Various kinds of information such as various programs, data, tables, or databases in the present embodiment are stored on such storage apparatuses and is subject to information processing. It is noted that the CPU 2000 can retain a part of the RAM 2020 in a cache memory and perform read and write operations on the cache memory. Even in such a form, since the cache memory bears part of the function of the RAM 2020, it is supposed in the present embodiment that the cache memory is also included in the RAM 2020, the memory, and/or the storage apparatus excepting the case when it is distinctively referred.
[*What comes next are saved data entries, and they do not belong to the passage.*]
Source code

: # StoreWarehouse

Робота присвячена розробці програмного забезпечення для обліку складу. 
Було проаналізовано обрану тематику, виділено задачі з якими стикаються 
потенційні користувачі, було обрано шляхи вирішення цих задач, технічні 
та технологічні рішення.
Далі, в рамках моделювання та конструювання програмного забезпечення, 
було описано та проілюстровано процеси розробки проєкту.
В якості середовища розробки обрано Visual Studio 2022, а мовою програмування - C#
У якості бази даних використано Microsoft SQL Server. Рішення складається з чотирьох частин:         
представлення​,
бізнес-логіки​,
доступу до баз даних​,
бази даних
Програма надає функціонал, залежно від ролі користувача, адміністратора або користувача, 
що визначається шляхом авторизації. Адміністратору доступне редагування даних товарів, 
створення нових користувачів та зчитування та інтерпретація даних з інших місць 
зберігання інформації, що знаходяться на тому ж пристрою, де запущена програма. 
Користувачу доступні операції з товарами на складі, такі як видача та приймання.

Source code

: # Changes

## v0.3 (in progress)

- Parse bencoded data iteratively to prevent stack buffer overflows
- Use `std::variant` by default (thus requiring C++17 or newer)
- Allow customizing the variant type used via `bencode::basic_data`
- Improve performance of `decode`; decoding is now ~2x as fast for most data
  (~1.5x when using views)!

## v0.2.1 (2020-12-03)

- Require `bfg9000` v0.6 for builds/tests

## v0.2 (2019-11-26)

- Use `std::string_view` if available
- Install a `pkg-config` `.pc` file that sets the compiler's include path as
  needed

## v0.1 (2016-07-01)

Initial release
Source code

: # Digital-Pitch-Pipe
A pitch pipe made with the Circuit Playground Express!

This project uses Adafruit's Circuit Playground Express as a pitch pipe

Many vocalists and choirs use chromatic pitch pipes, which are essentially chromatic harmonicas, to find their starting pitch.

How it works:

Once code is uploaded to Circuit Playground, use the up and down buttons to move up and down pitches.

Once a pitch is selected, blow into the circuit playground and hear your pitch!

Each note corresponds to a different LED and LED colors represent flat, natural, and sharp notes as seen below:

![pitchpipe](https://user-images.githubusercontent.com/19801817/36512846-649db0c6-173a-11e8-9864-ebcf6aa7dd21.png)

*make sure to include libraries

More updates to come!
The CPU 2000 performs various processing specified by an instruction sequence of the program, including various computation, modification of information, conditional judgment, search-and-replace of information etc., which are described in the present embodiment, on the data read out from the RAM 2020, and writes them back to the RAM 2020. For example, when performing conditional judgment, the CPU 2000 determines if one of the various variables is different in value than another variable or if the constant is satisfied. When the condition is effected (or is failed), the process is branched off to a different instruction sequence, or calls a sub routine.

The CPU 2000 can search information stored in, for example, a file or data base in the storage apparatus. For example, in a case where multiple entries, in which attribute values of a second attribute are put into correspondence to attribute values of a first attribute, are stored in a storage apparatus, the CPU 2000 can obtain an attribute value of the second attribute which is put into correspondence to the first attribute that satisfies a predetermined condition, by searching an entry that corresponds to the condition by which the attribute value of the first attribute is specified from the multiple entries stored in the storage apparatus, and reading out the attribute value of the second attribute stored in the entry.

The programs or modules shown so far can be stored in an external storage medium. As a recording medium, one can use optical recording media such as DVDs or CDs etc., magneto-optic recording media such as MOs etc., tape media, and semiconductor memories such as IC cards etc., as well as the flexible disk 2090 and the CD-ROM 2095. Moreover, storage apparatus such as a hard disk, a RAM, etc., are provided in a server system that is connected to a dedicated communication network or the Internet can be used as a recording medium, thereby providing the program to the computer 1900 via the network.

Though the present invention has been described using embodiments so far, the technical scope of the present invention will not be limited to the range according to the above described embodiments. It would be obvious to those skilled in the art that various modifications and improvements could be made to the above described embodiments without departing from the claims of the invention. From the statements of the patent claims, it is clear that embodiments with such modifications and improvements are also included in the technical scope of the present invention.

It is noted that the order of executing each processing, such as operations, procedures, steps, and stages in the apparatus, system, program, and method shown in the claims, description, and drawings can be implemented in an arbitrary order as long as it is not explicitly stated as, such as “before”, “prior to”, etc., or unless the output of preceding processing is used in the subsequent processing. Regarding operational flows in the claims, description, and drawings, even if they are explained by conveniently using terms, such as “first” and “next” etc., this will not mean that performing in this order is a necessity.